Jean Poirier (born January 17, 1950) is a former politician in Ontario, Canada. He was a Liberal member of the Legislative Assembly of Ontario from 1984 to 1995 who represented the Ottawa area riding of Prescott and Russell.

==Background==
Poirier was educated at the University of Waterloo, receiving a B.E.S. degree in 1972. He served as a project coordinator for Environment Canada from 1972 to 1977, and was a professional community development officer from 1979 to 1984.

==Politics==
Poirier ran as the Liberal candidate in the riding of Prescott and Russell On December 13, 1984, in a by-election that was called when the previous member, Don Boudria, resigned to run for federal office. He defeated Progressive Conservative candidate Gaston Patenaude by 1,824 votes.

Poirier was re-elected with a significantly increased majority in the 1985 provincial election. The Liberals formed a minority government after this election, and Poirier was appointed as a parliamentary assistant to the Minister of the Environment. He was re-elected by a landslide in the 1987 provincial election, and he was appointed as Deputy Speaker.
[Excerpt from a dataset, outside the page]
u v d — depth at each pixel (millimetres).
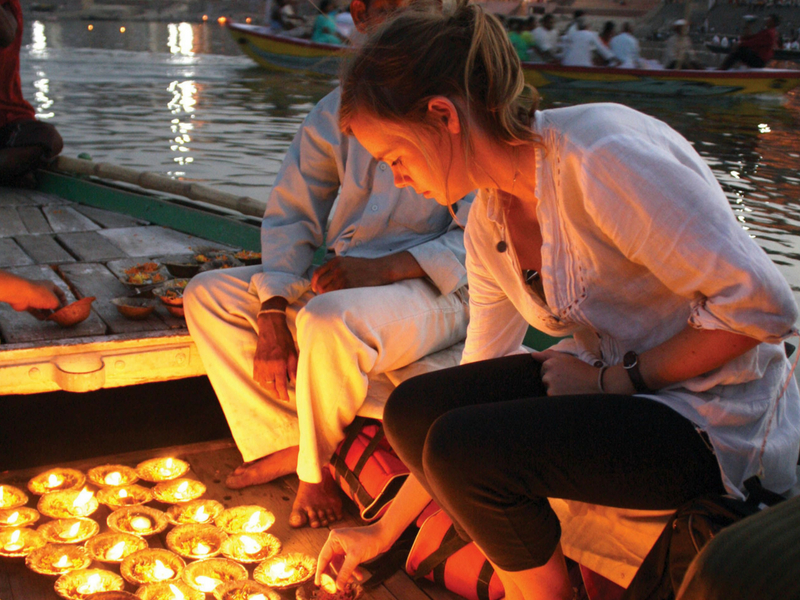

Poirier, a former translator, sponsored the Association of Translators and Interpreters of Ontario Act, 1989.

The Liberals were upset by the New Democratic Party in the 1990 provincial election, although Poirier was re-elected by a significant margin. He served as his party's critic for Correctional Services and Intergovernmental Affairs while in opposition.

In 1994, Poirier was one of only three Liberal MPPs, along with Tim Murphy and Dianne Poole, to vote in favour of Bill 167, a government bill which would have extended spousal benefits to same-sex couples. He did not run for re-election in the 1995 provincial election.

Poirier was a member of the Chargé de mission pour la région Amérique committee from 1989 to 1995, was the Ontario president of l'Assemblée internationale des parlementaires de langue française (AIPLF) from 1986 to 1995, and was a member of l'Association parlementaire Ontario-Québec from 1990 to 1995.

==Later life==
After leaving provincial politics, he worked for l'Assemblée Parlementaire de la Francophonie. He served as regional president of the Association des communautés franco-ontariennes in Eastern Ontario. He resigned in early 2004 to join the organization as its president. During his term, he was mostly known for his refusal to accept funding from Canadian Heritage as a protest from insufficient funding. He resigned in November 2005 to found l'Assemblée de la Francophonie en Ontario.

He now appears as a panelist on the CPAC television program Revue Politique. He is a leading proponent of official bilingualism in Eastern Ontario municipalities.

He was made an Officer of the National Order of Merit by the French Government in May 2002.